EXCERPTED TEXT:

It actually doesn't matter which title you know this movie by, Zombie Flesh Eaters, Zombie, Zombi 2, Island of the Living Dead, Woodoo, the list is probably endless. The film however is instantly recognisable as the greatest Italian zombie classic ever put to celluloid and is widely regarded by many fans as Lucio Fulci's finest hour.
So, what exactly is it that makes this film stand out from countless other releases which all flooded the market when Italian zombie movies were cool?
Filmed on location in the late seventies and starring then popular British actor Ian McCulloch of Terry Nation's post apocalyptic series Survivors, the film has a great deal to like. Scripting is tight and suspenseful providing a genuinely disturbing atmospheric setting which is further enhanced by the now classic soundtrack. What really sets this film apart however are the make up and special effects which have yet to be bettered in the zombie genre over 30 years later. Whether it's the army of decaying zombies slowly rising from the ancient cemetery, or the numerous sequences of outrageous violence and gore, the special effects have ultimately helped to keep this film at the top of most zombie collectors wants lists for over 3 decades.

WORK TO COMPLETE:
(1) Name every title for the movie given in the film review.
(2) Rewrite the film review from the words "It actually doesn't" through "Fulci's finest hour.", swapping "celluloid" for "screen".
The material that comes next was drawn from a separate source.

COLLECTED DATA:

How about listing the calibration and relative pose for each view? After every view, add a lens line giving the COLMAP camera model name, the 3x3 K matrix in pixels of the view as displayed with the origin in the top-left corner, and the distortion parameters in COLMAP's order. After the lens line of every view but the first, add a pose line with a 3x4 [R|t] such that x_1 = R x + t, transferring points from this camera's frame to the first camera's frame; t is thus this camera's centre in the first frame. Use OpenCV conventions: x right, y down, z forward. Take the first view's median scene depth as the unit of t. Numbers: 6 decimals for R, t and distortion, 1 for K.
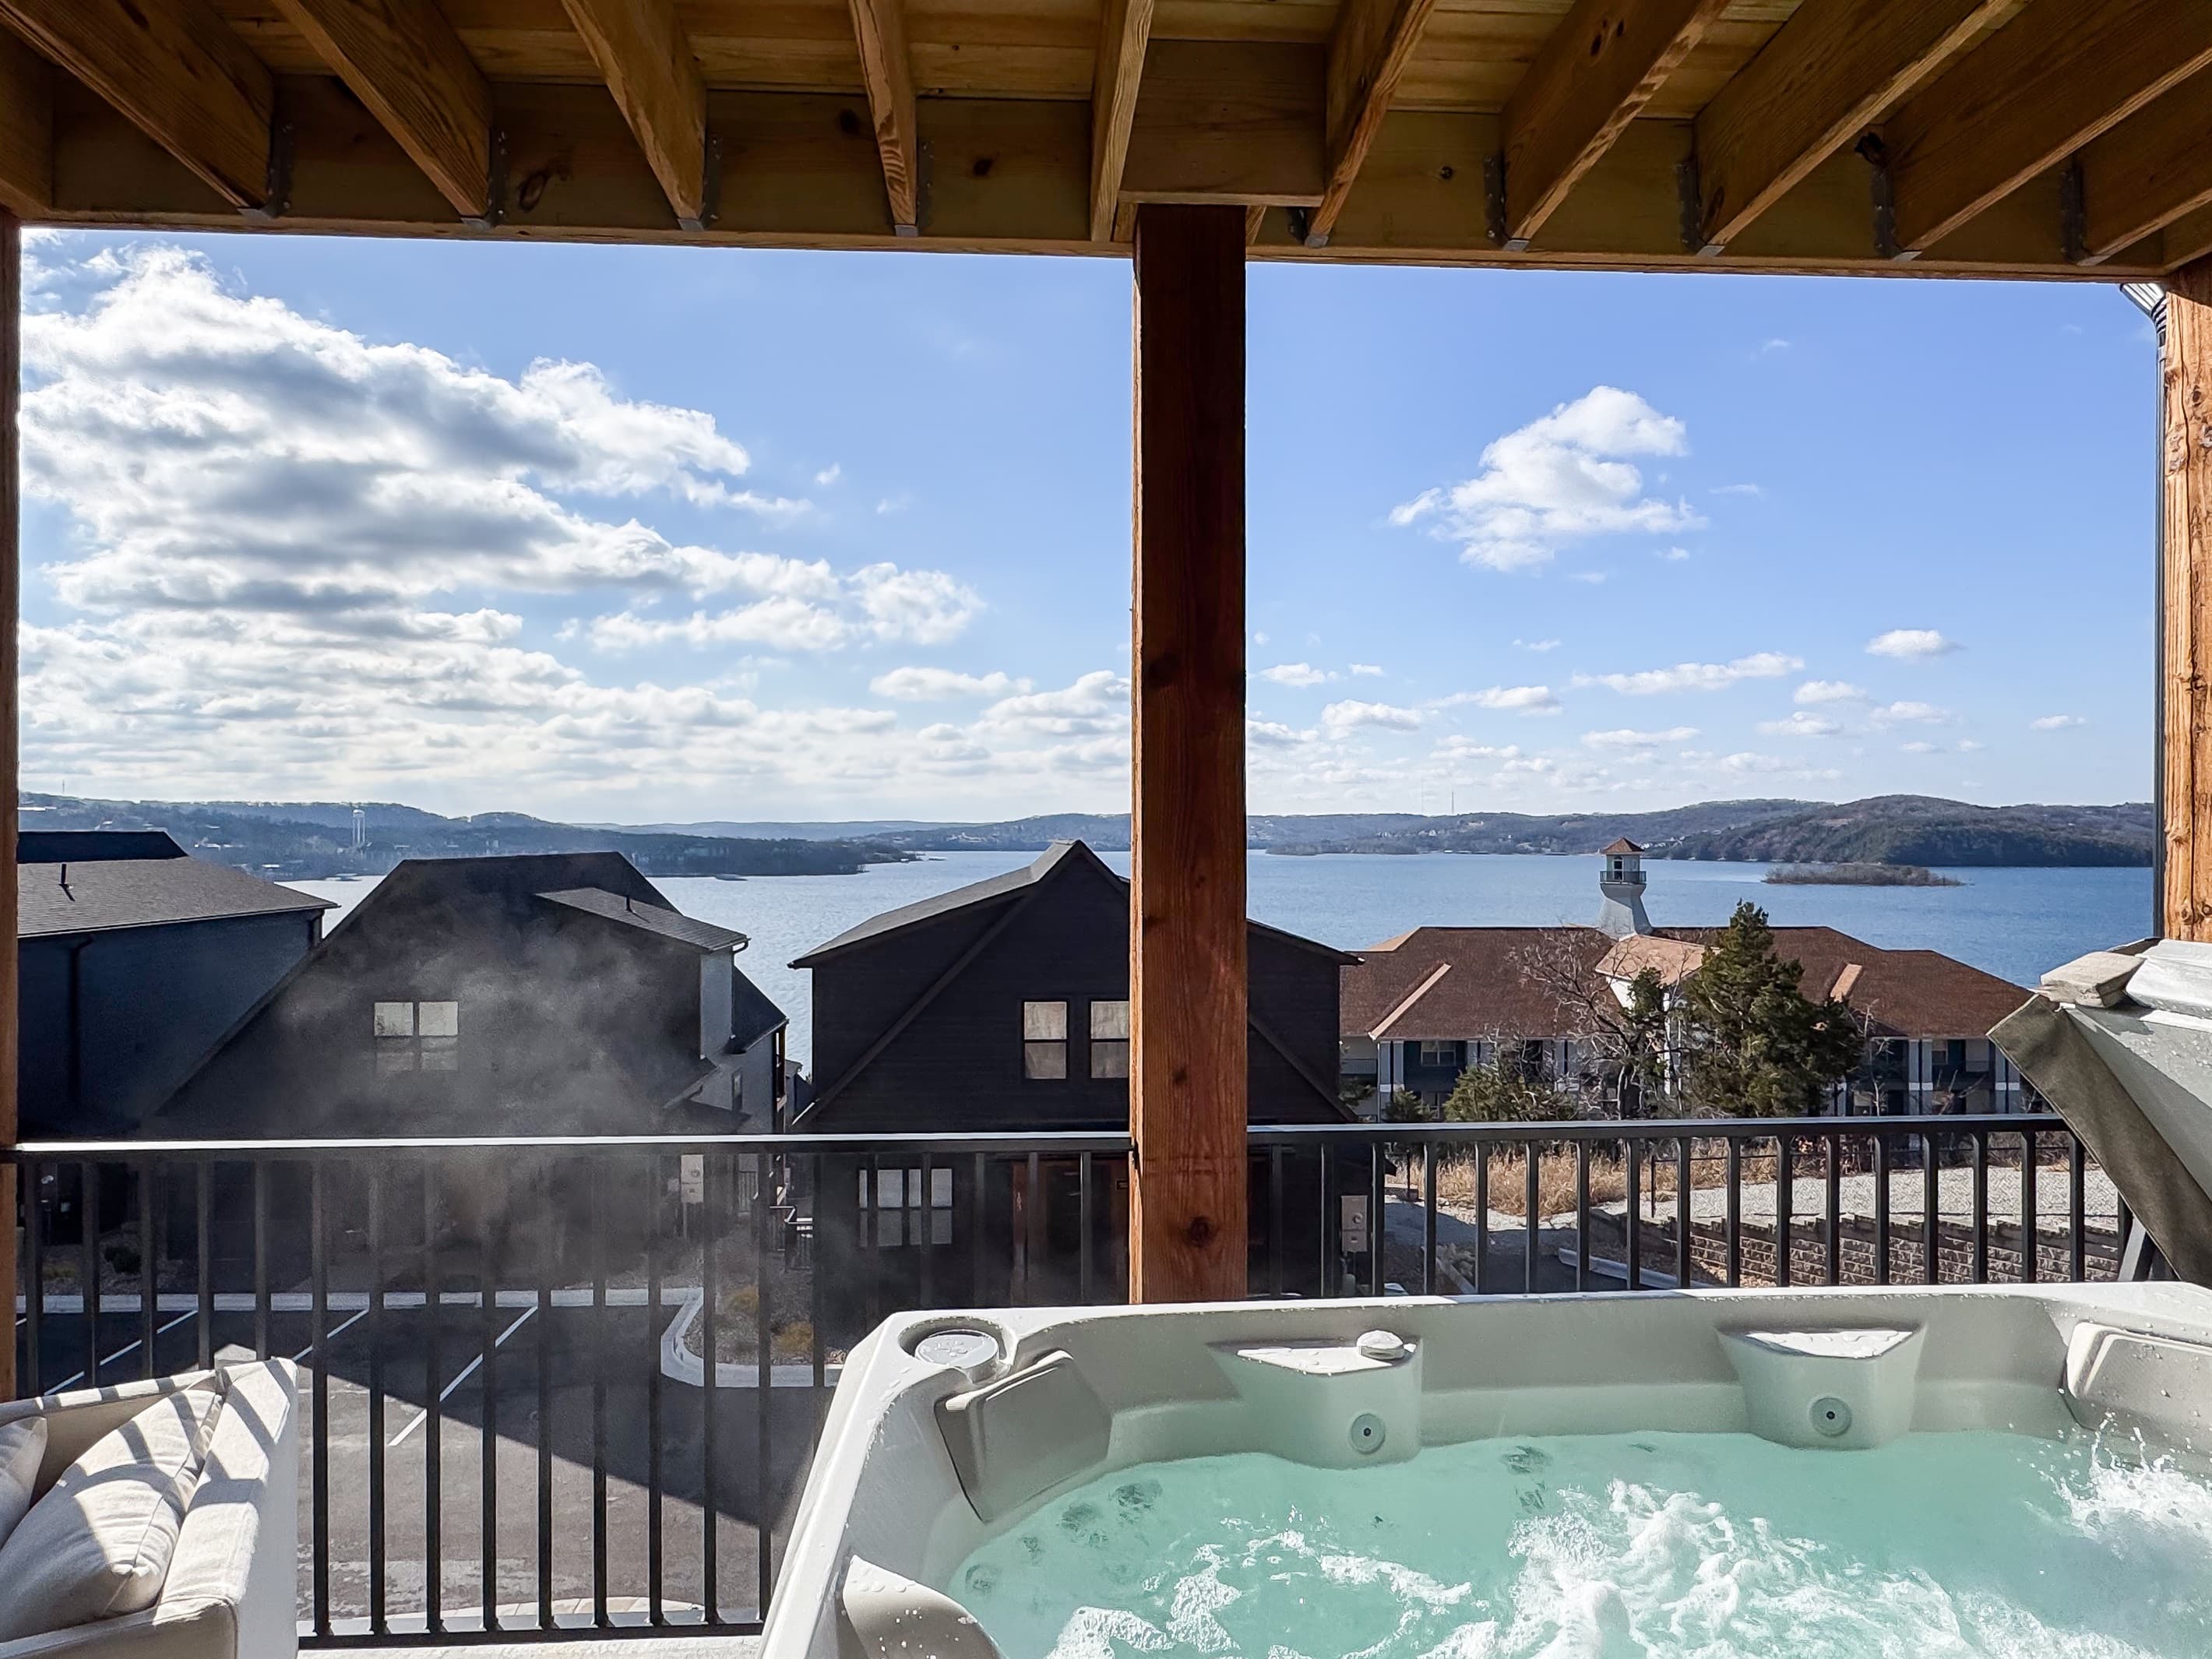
lens RADIAL K [[1283.2, 0, 1102.5], [0, 1283.2, 861.8], [0, 0, 1]] dist [-0.006658, -0.001111]
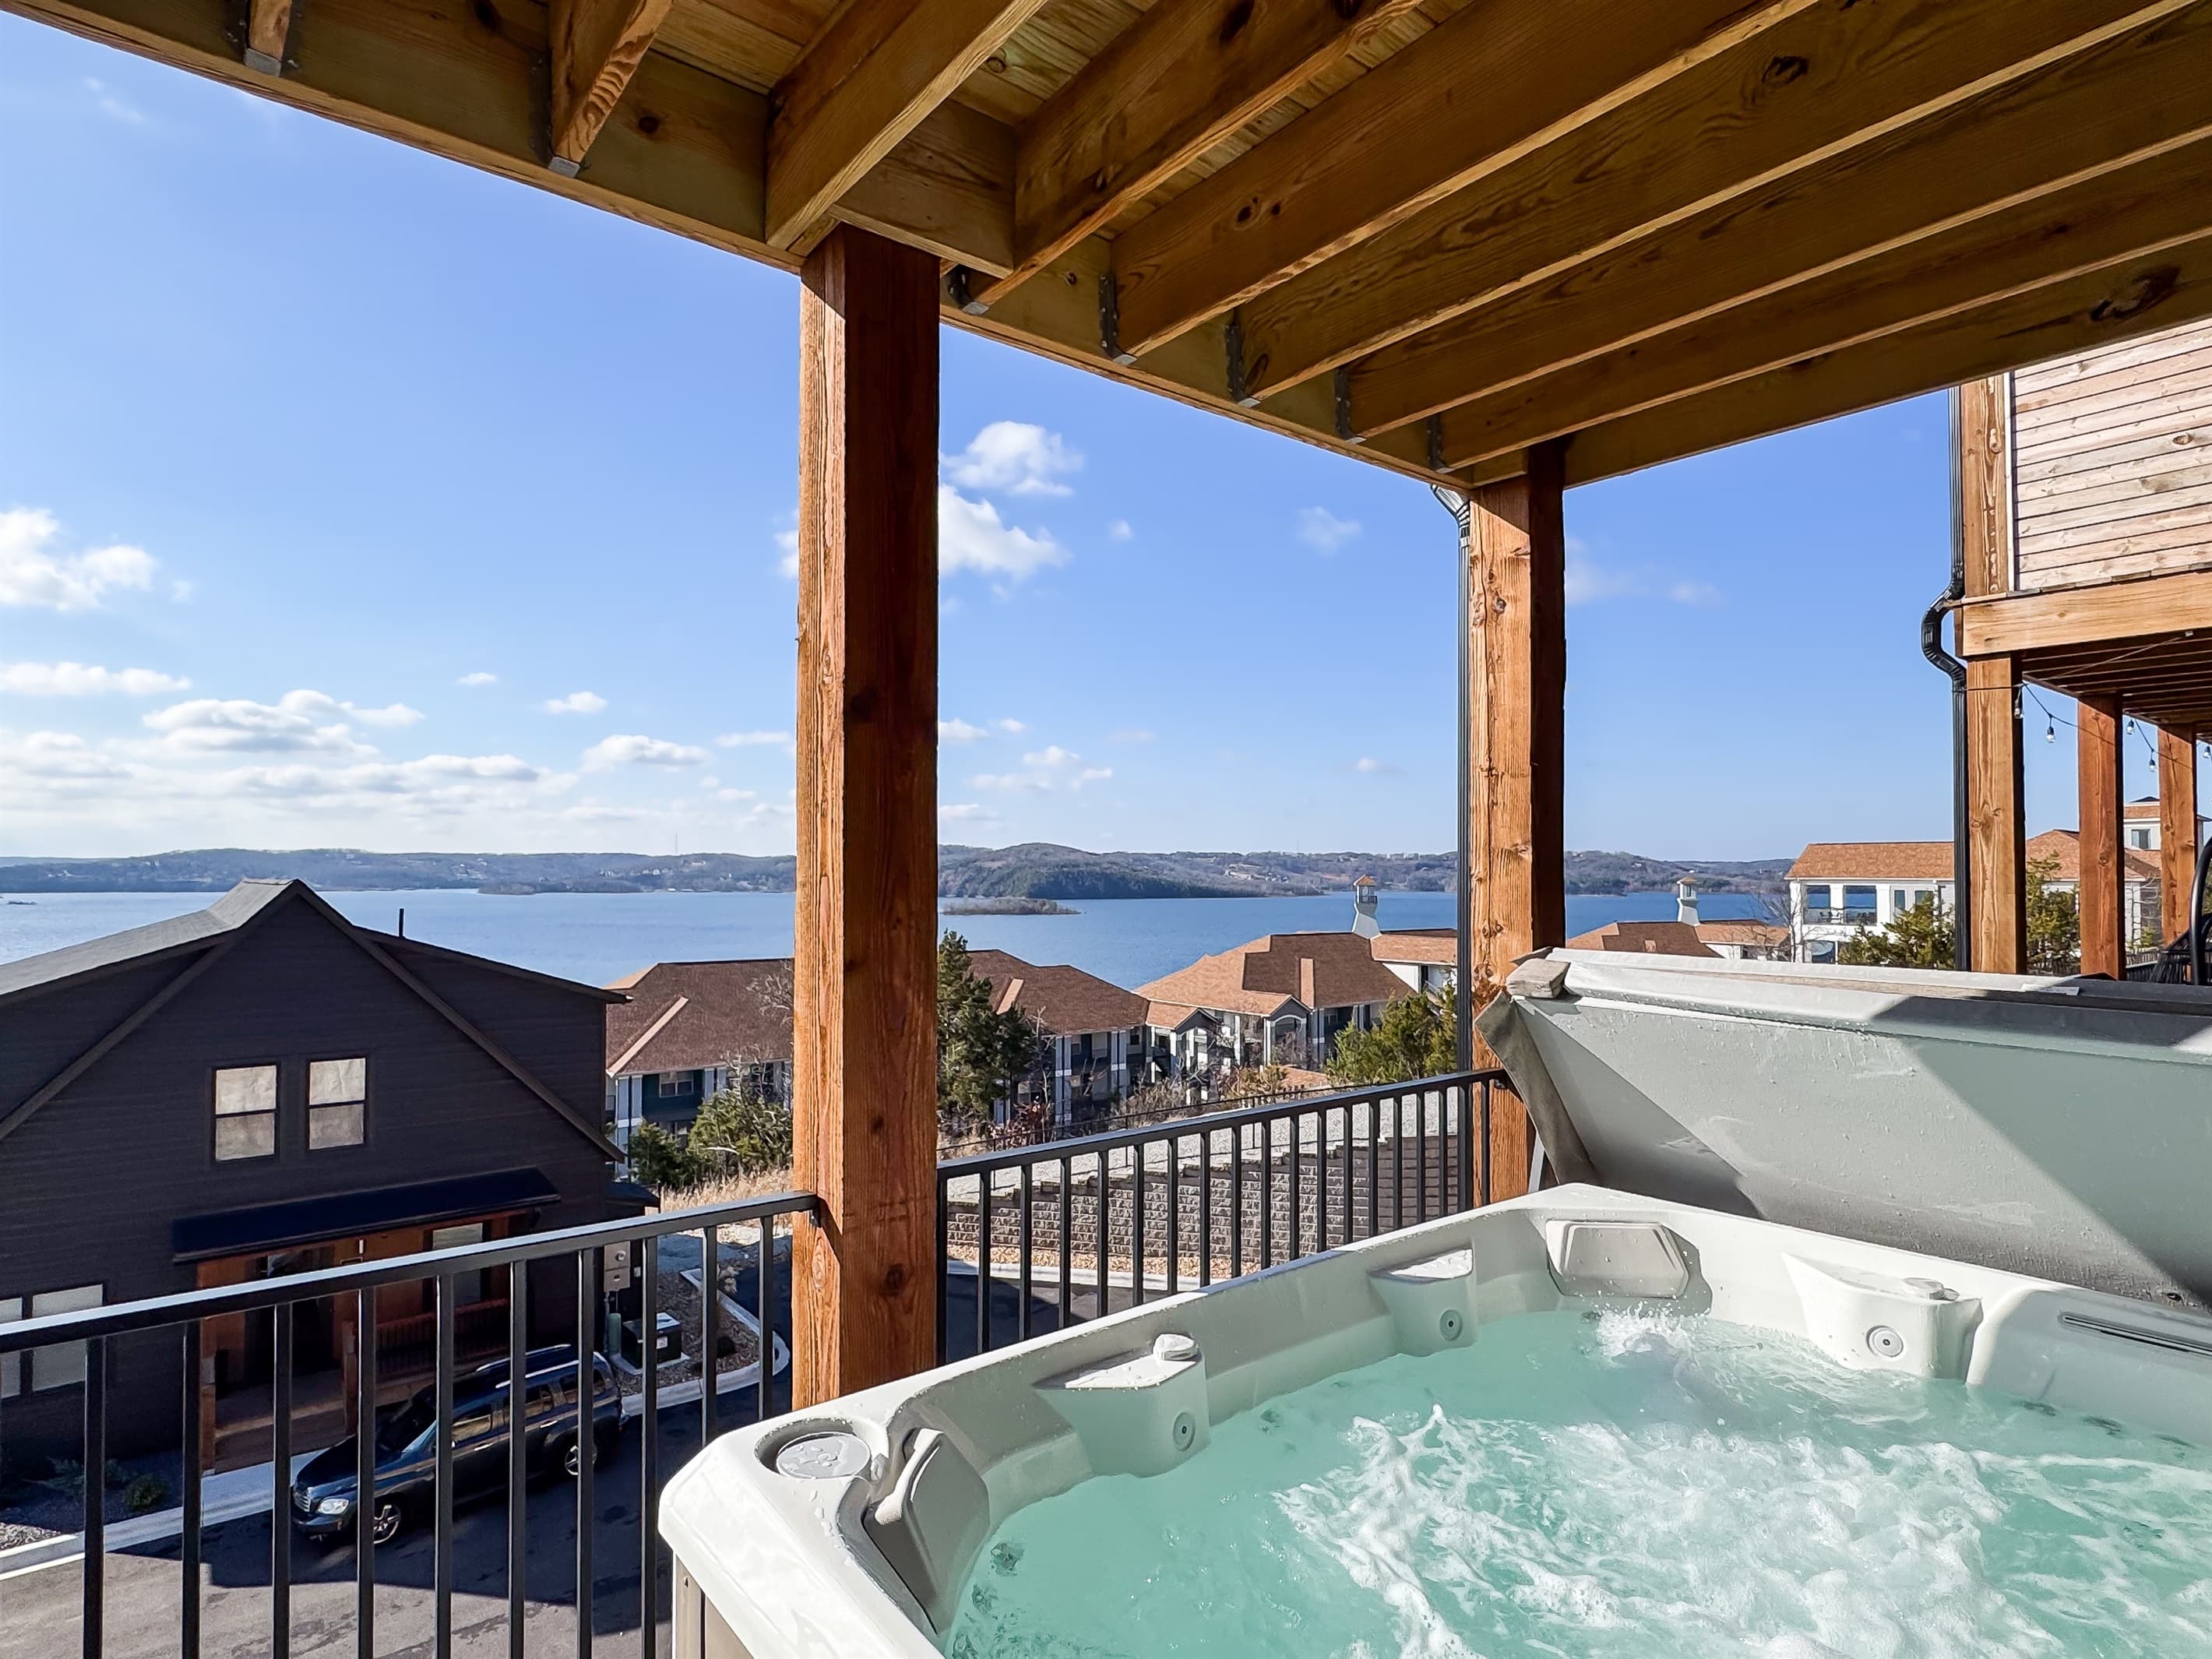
lens RADIAL K [[1194.6, 0, 1106.8], [0, 1194.6, 876.7], [0, 0, 1]] dist [-0.008330, 0.000075]
pose [[0.818312, 0.000892, 0.574774, -0.297986], [0.009875, 0.999829, -0.015611, -0.003799], [-0.574690, 0.018450, 0.818163, 0.145744]]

SOLUTIONS FOR EACH TASK:
(1) Zombie Flesh Eaters, Zombie, Zombi 2, Island of the Living Dead, Woodoo

(2)
It actually doesn't matter which title you know this movie by, Zombie Flesh Eaters, Zombie, Zombi 2, Island of the Living Dead, Woodoo, the list is probably endless. The film however is instantly recognisable as the greatest Italian zombie classic ever put to screen and is widely regarded by many fans as Lucio Fulci's finest hour.